> [Task brief] From the data underneath, reproduce exactly the stretch that begins at the line with "press on music" and ends after the line with "Android Auto fixed".

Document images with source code
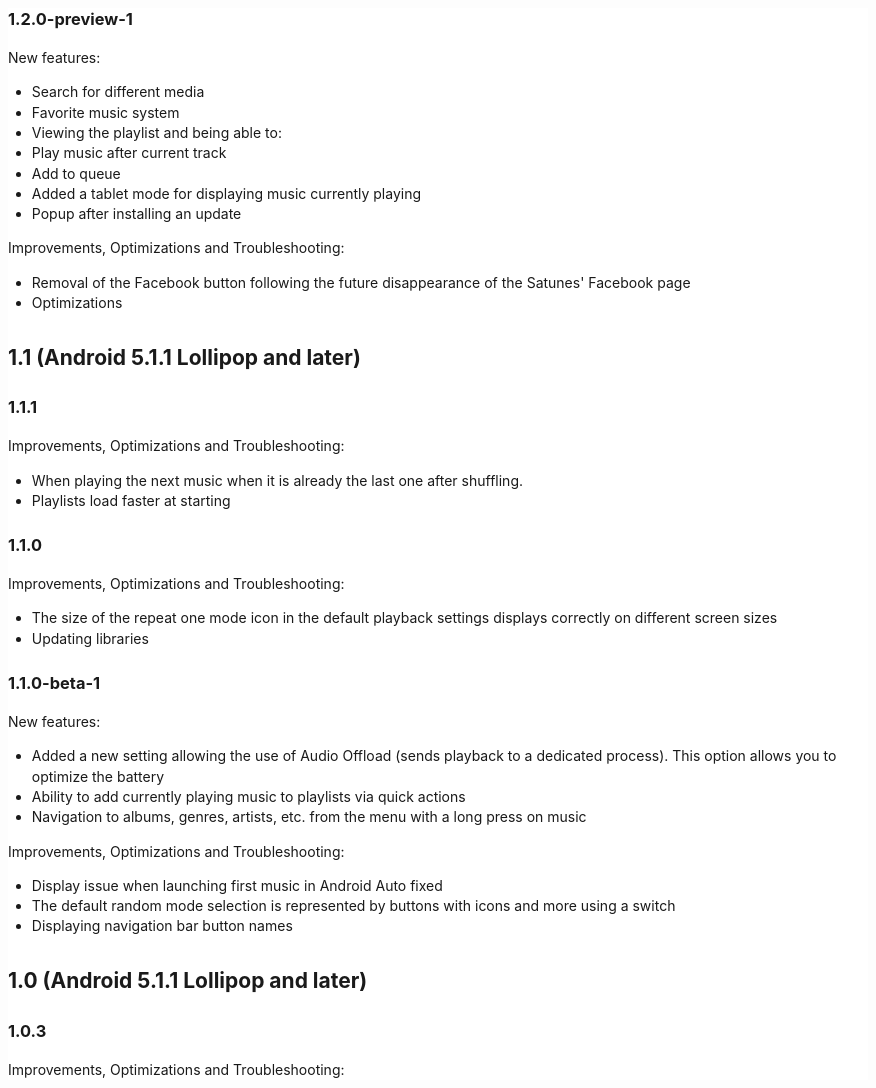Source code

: ### 1.2.0-preview-1

New features:

* Search for different media
* Favorite music system
* Viewing the playlist and being able to:
* Play music after current track
* Add to queue
* Added a tablet mode for displaying music currently playing
* Popup after installing an update

Improvements, Optimizations and Troubleshooting:

* Removal of the Facebook button following the future disappearance of the Satunes' Facebook page
* Optimizations

## 1.1 (Android 5.1.1 Lollipop and later)

### 1.1.1

Improvements, Optimizations and Troubleshooting:

* When playing the next music when it is already the last one after shuffling.
* Playlists load faster at starting

### 1.1.0

Improvements, Optimizations and Troubleshooting:

* The size of the repeat one mode icon in the default playback settings displays correctly on
  different screen sizes
* Updating libraries

### 1.1.0-beta-1

New features:

* Added a new setting allowing the use of Audio Offload (sends playback to a dedicated process).
  This option allows you to optimize the battery
* Ability to add currently playing music to playlists via quick actions
* Navigation to albums, genres, artists, etc. from the menu with a long press on music

Improvements, Optimizations and Troubleshooting:

* Display issue when launching first music in Android Auto fixed
* The default random mode selection is represented by buttons with icons and more using a switch
* Displaying navigation bar button names

## 1.0 (Android 5.1.1 Lollipop and later)

### 1.0.3

Improvements, Optimizations and Troubleshooting:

> [Task response]
* Navigation to albums, genres, artists, etc. from the menu with a long press on music

Improvements, Optimizations and Troubleshooting:

* Display issue when launching first music in Android Auto fixed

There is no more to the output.